The place of history in math seems to wax and wane; it has at times been fashionable, but is currently not.  The math major at the college where I most recently taught is currently capped by a historically framed survey/review of the field; many of the students respond enthusiastically to putting it all together and say they wish they'd heard more of that perspective sooner.  (Whether they'd have cared for it sooner is less clear.)  But, a few years ago, external reviewers deprecated the capstone as out of step with what is going on elsewhere.

Regarding history in computing:
I should remind the readers of this list that what interests computists is not the same as what interests historians:  the guilds have different systems of values.  (Recall the lament from Donald Knuth a couple of years back, which is what brought me to this list.)  And "computing" is a very big tent; one of the problems in curricula (and in professional societies) is that there are very different--and sometimes incompatible--ideas of what it is we are about.  We often seem to be unsure just who we mean by "we".  We claim different titles (CS, CE, SE, IT, IS), and even under those headings we differ as to whether we are practitioners, researchers, or educators.  And our perspectives on education range from highly instrumental to strongly liberal. 

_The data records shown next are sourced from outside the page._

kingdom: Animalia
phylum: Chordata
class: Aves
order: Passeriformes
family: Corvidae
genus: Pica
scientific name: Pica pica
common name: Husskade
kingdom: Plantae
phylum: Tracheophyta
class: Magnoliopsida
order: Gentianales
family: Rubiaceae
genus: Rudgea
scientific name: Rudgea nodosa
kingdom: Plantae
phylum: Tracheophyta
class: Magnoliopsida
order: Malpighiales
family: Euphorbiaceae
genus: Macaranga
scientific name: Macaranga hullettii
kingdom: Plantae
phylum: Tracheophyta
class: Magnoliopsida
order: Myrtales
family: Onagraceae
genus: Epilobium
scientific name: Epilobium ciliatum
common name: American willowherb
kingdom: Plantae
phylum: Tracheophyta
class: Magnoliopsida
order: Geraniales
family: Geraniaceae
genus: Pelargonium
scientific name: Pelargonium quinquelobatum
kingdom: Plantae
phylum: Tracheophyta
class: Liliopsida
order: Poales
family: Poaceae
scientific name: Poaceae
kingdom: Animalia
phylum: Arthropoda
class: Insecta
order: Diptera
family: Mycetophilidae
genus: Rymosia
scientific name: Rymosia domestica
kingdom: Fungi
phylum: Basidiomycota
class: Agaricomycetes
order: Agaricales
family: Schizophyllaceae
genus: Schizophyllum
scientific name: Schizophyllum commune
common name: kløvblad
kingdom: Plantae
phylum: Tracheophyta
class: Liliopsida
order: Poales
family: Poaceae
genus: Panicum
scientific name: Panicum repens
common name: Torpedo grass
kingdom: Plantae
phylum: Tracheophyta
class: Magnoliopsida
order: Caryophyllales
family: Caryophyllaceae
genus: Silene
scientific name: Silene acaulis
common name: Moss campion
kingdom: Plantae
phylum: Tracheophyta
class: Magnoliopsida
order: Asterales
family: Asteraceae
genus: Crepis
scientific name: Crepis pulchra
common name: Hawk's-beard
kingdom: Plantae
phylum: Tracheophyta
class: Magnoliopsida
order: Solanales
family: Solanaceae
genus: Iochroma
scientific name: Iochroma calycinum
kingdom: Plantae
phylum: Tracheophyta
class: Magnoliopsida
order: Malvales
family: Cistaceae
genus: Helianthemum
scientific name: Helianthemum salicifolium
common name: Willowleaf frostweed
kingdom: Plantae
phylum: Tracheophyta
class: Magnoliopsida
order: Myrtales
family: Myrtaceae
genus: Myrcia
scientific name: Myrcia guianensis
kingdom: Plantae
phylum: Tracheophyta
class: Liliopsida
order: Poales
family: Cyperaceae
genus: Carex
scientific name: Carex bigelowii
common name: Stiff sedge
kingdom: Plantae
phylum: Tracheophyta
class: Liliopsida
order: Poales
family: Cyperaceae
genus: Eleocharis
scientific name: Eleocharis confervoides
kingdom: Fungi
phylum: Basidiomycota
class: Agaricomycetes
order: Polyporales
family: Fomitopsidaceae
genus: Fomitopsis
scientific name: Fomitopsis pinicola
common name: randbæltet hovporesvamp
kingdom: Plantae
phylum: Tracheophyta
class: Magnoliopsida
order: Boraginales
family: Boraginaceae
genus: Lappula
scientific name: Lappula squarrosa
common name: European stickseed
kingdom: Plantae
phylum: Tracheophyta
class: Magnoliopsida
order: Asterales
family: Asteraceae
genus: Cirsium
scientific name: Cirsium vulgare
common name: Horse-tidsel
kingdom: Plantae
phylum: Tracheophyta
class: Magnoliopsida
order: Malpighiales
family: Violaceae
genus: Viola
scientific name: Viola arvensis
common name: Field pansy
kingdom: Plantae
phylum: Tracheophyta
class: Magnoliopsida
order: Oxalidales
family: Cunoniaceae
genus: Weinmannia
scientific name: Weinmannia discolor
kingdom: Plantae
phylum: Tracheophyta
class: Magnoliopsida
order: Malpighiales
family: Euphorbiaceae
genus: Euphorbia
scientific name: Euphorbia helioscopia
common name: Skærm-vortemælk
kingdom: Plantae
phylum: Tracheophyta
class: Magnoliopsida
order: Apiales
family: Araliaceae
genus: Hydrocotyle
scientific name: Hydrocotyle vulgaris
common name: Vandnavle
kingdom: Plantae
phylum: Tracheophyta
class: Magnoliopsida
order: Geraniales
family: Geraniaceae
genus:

Much of what I've seen of history in both computing textbooks and trade books has been weak to inaccurate.  It is probably fairly long lead time to see improvement in books, but in the near term I think that there is a place for an effort focused on equipping faculty; I think that will require both putting together resources they can use and more outreach to "sell" the need.  The workshops hosted by CRA a few years back were valuable, but we still need something much broader and sustained.  I'm interested in finding other folks who are interested in working on materials for and outreach to both teachers and researchers.